Objectives This review considers the state of occupational injury surveillance and prevention among migrant workers in China and suggests areas of focus for future research on the topic.

Methods Bibliographic databases were searched for qualitative and quantitative studies on surveillance of and interventions to prevent occupational injury among migrant workers in mainland China. Additional abstracts were identified from the citations of relevant articles from the database search. Studies fitting the inclusion criteria were evaluated, and findings were extracted and summarised.

Results The search uncovered 726 studies in the English-language databases searched, and 3109 in the Chinese database. This article analyses a total of 19 research articles that fit the inclusion criteria with qualitative or quantitative data on occupational injury surveillance and prevention of migrant workers in China. Despite evidence of the vulnerability of migrant workers in the workplace, there is little systematic surveillance of occupational injury and few evaluated interventions.

Conclusions Migrant workers account for a disproportionate burden of occupational injury morbidity and mortality in China.
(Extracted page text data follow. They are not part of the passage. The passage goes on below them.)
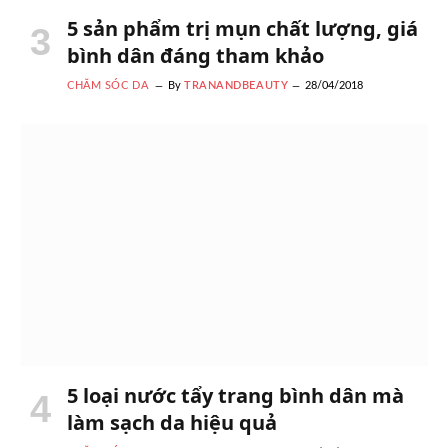
5 sản phẩm trị mụn chất lượng, giá
bình dân đáng tham khảo
CHĂM SÓC DA
By
TRANANDBEAUTY
28/04/2018
5 loại nước tẩy trang bình dân mà
làm sạch da hiệu quả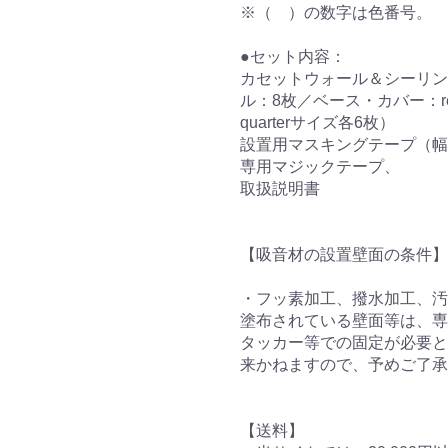
※（ ）の数字は色番号。
●セット内容：
カセットウォール＆シーリン
ル：8枚／ベース・カバー：reg
quarterサイズ各6枚）
設置用マスキングテープ（幅2
専用マジックテープ、
取扱説明書
【吸音材の設置壁面の条件】
・フッ素加工、撥水加工、汚
塗布されている壁面等は、専
タッカー等での固定が必要と
来かねますので、予めご了承
【送料】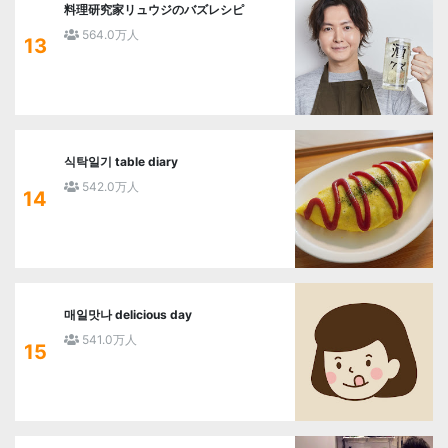
料理研究家リュウジのバズレシピ
564.0万人
13
식탁일기 table diary
542.0万人
14
매일맛나 delicious day
541.0万人
15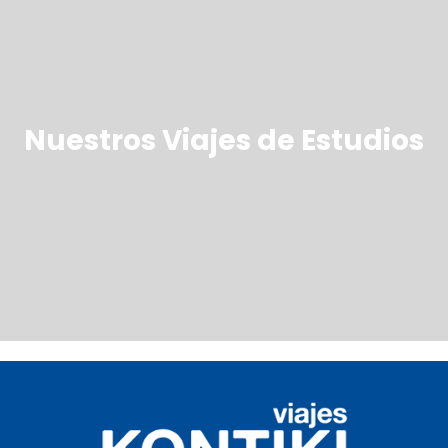
Nuestros Viajes de Estudios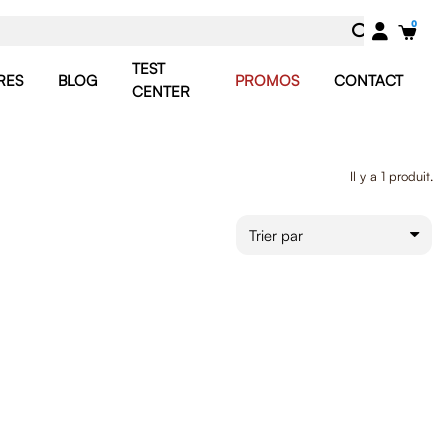
TEST
RES
BLOG
PROMOS
CONTACT
CENTER
Il y a 1 produit.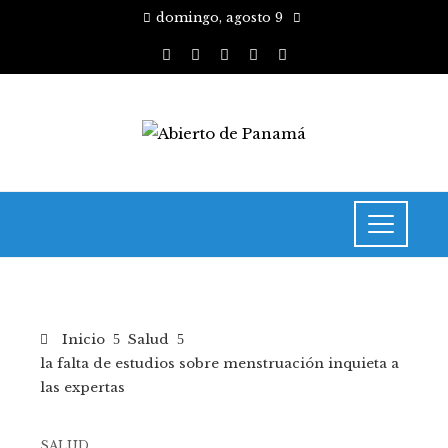
domingo, agosto 9
Inicio
Salud
la falta de estudios sobre menstruación inquieta a
las expertas
SALUD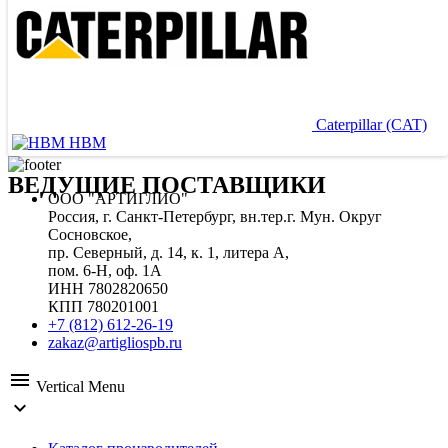
Caterpillar (CAT)
HBM
ВЕДУЩИЕ ПОСТАВЩИКИ
ООО "АРТИГЛИО"
Россия, г. Санкт-Петербург, вн.тер.г. Мун. Округ
Сосновское,
пр. Северный, д. 14, к. 1, литера А,
пом. 6-Н, оф. 1А
ИНН 7802820650
КПП 780201001
+7 (812) 612-26-19
zakaz@artigliospb.ru
menu
Vertical Menu
expand_more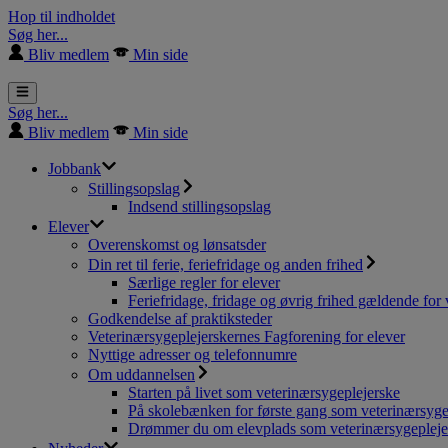
Hop til indholdet
Søg her...
Bliv medlem
Min side
Søg her...
Bliv medlem
Min side
Jobbank
Stillingsopslag
Indsend stillingsopslag
Elever
Overenskomst og lønsatsder
Din ret til ferie, feriefridage og anden frihed
Særlige regler for elever
Feriefridage, fridage og øvrig frihed gældende for 
Godkendelse af praktiksteder
Veterinærsygeplejerskernes Fagforening for elever
Nyttige adresser og telefonnumre
Om uddannelsen
Starten på livet som veterinærsygeplejerske
På skolebænken for første gang som veterinærsyge
Drømmer du om elevplads som veterinærsygepleje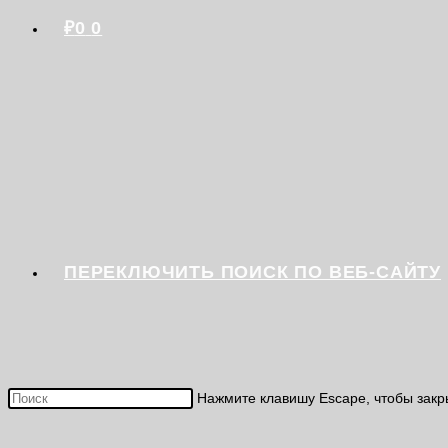
₽
0
0
ПЕРЕКЛЮЧИТЬ ПОИСК ПО ВЕБ-САЙТУ
Нажмите клавишу Escape, чтобы закр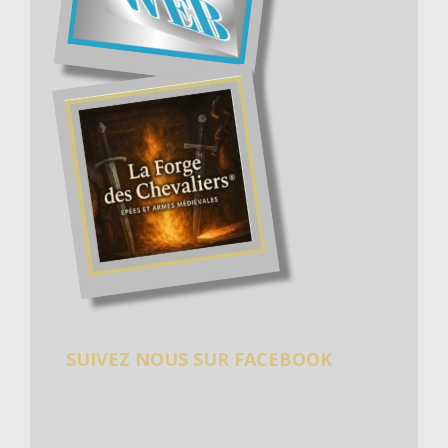
SUIVEZ NOUS SUR FACEBOOK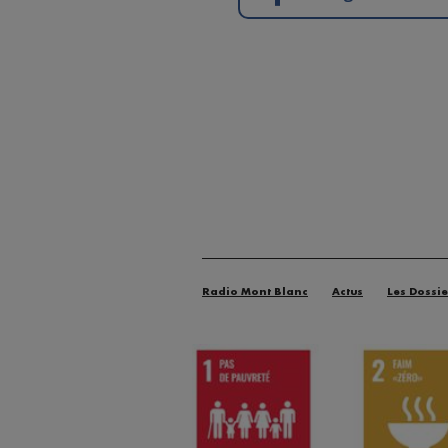
Radio Mont Blanc
Actus
Les Dossie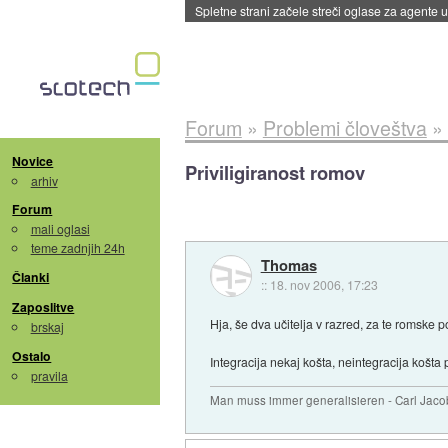
Spletne strani začele streči oglase za agente
Forum
»
Problemi človeštva
»
Novice
Priviligiranost romov
arhiv
Forum
mali oglasi
teme zadnjih 24h
Thomas
Članki
::
18. nov 2006, 17:23
Zaposlitve
Hja, še dva učitelja v razred, za te romske
brskaj
Ostalo
Integracija nekaj košta, neintegracija košta 
pravila
Man muss immer generalisieren - Carl Jaco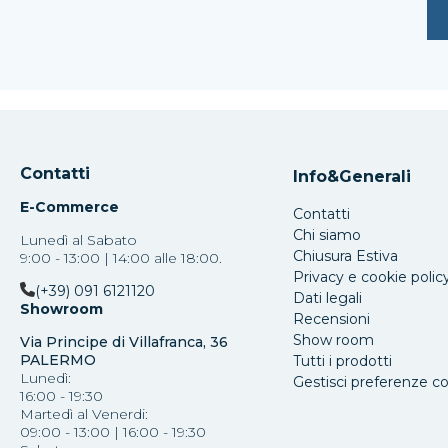
Contatti
Info&Generali
E-Commerce
Contatti
Chi siamo
Lunedì al Sabato
Chiusura Estiva
9:00 - 13:00 | 14:00 alle 18:00.
Privacy e cookie polic
(+39) 091 6121120
Dati legali
Showroom
Recensioni
Show room
Via Principe di Villafranca, 36
PALERMO
Tutti i prodotti
Lunedì:
Gestisci preferenze c
16:00 - 19:30
Martedì al Venerdi:
09:00 - 13:00 | 16:00 - 19:30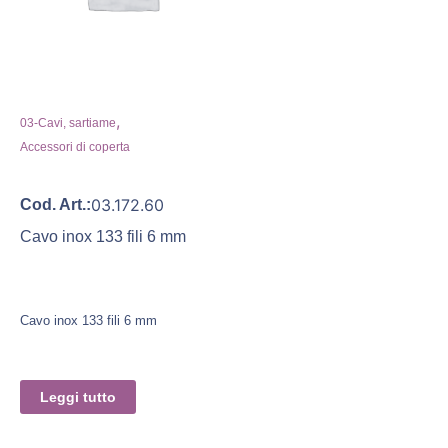
,
03-Cavi, sartiame
Accessori di coperta
03.172.60
Cod. Art.:
Cavo inox 133 fili 6 mm
Cavo inox 133 fili 6 mm
Leggi tutto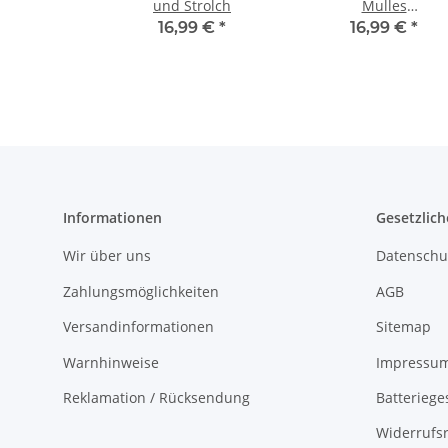
und Strolch
Mulles
Zaubersteinchen
16,99 €
*
16,99 €
*
Informationen
Gesetzlich
Wir über uns
Datenschu
Zahlungsmöglichkeiten
AGB
Versandinformationen
Sitemap
Warnhinweise
Impressu
Reklamation / Rücksendung
Batteriege
Widerrufs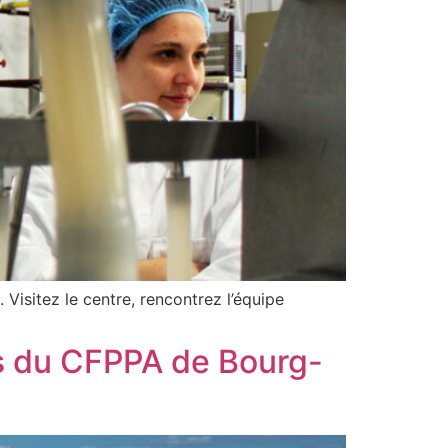
isitez le centre, rencontrez l’équipe
ns du CFPPA de Bourg-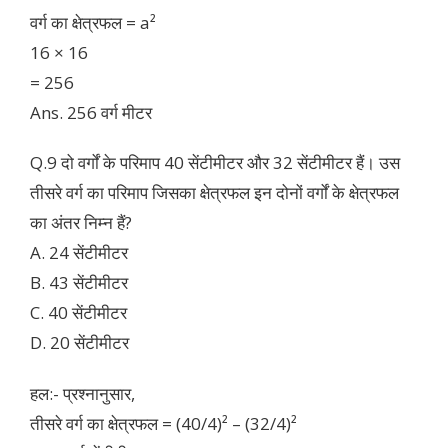
वर्ग का क्षेत्रफल = a²
16 × 16
= 256
Ans. 256 वर्ग मीटर
Q.9 दो वर्गों के परिमाप 40 सेंटीमीटर और 32 सेंटीमीटर हैं। उस
तीसरे वर्ग का परिमाप जिसका क्षेत्रफल इन दोनों वर्गों के क्षेत्रफल
का अंतर निम्न हैं?
A. 24 सेंटीमीटर
B. 43 सेंटीमीटर
C. 40 सेंटीमीटर
D. 20 सेंटीमीटर
हल:- प्रश्नानुसार,
तीसरे वर्ग का क्षेत्रफल = (40/4)² – (32/4)²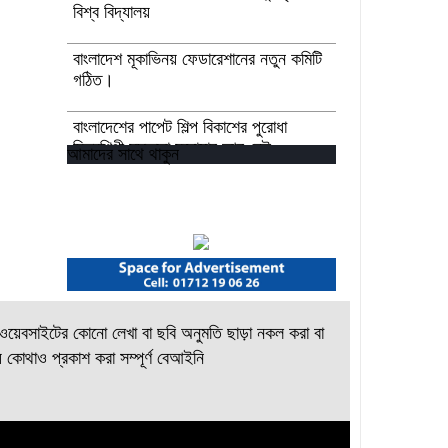
বিশ্ব বিদ্যালয়
বাংলাদেশ মূকাভিনয় ফেডারেশানের নতুন কমিটি
গঠিত।
বাংলাদেশের পাপেট শিল্প বিকাশের পুরোধা
চিত্রশিল্পী মুস্তফা মনোয়ার আর নেই
আমাদের সাথে থাকুন
উপকূলীয় সমুদ্র রক্ষায় আগামী প্রজন্মকে
সুসংগঠিত করার লক্ষ্যে ডিজিটাল ‘ইউথ ফর
ওশান’ প্ল্যাটফর্ম’-এর সুচনা
“বাংলাদেশ ইনস্টিটিউট অব ট্যুরিজম অ্যান্ড
হসপিটালিটি” তে ৬ মাস মেয়াদী চারটি
সার্টিফিকেট কোর্সে ভর্তি শুরু হয়েছে।
য়েবসাইটের কোনো লেখা বা ছবি অনুমতি ছাড়া নকল করা বা
 কোথাও প্রকাশ করা সম্পূর্ণ বেআইনি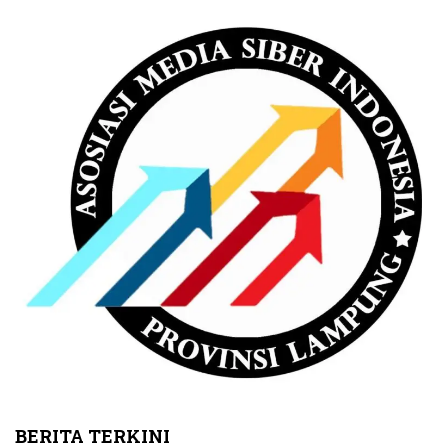
BERITA TERKINI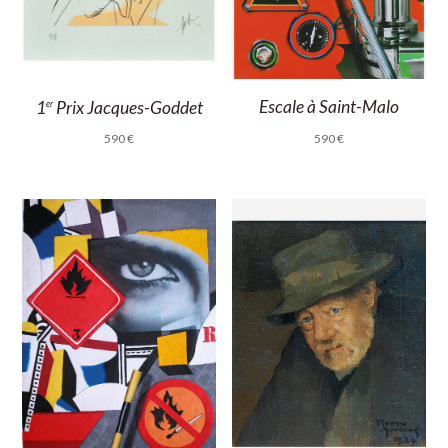
Escale à Saint-Malo
1
Prix Jacques-Goddet
er
590
€
590
€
However, data are inconsistent and inadequate to detail injury incidence or to evaluate interventions. The following are suggestions to decrease injury incidence among migrants: strengthen the national system of occupational injury surveillance; focus surveillance and interventions on high-risk occupations employing migrants such as construction, manufacturing and small mining operations; improve occupational safety training and access to appropriate safety equipment; evaluate recent changes in occupational health and safety and evaluate outcome of multi-party interventions to reduce occupational injury among migrant workers.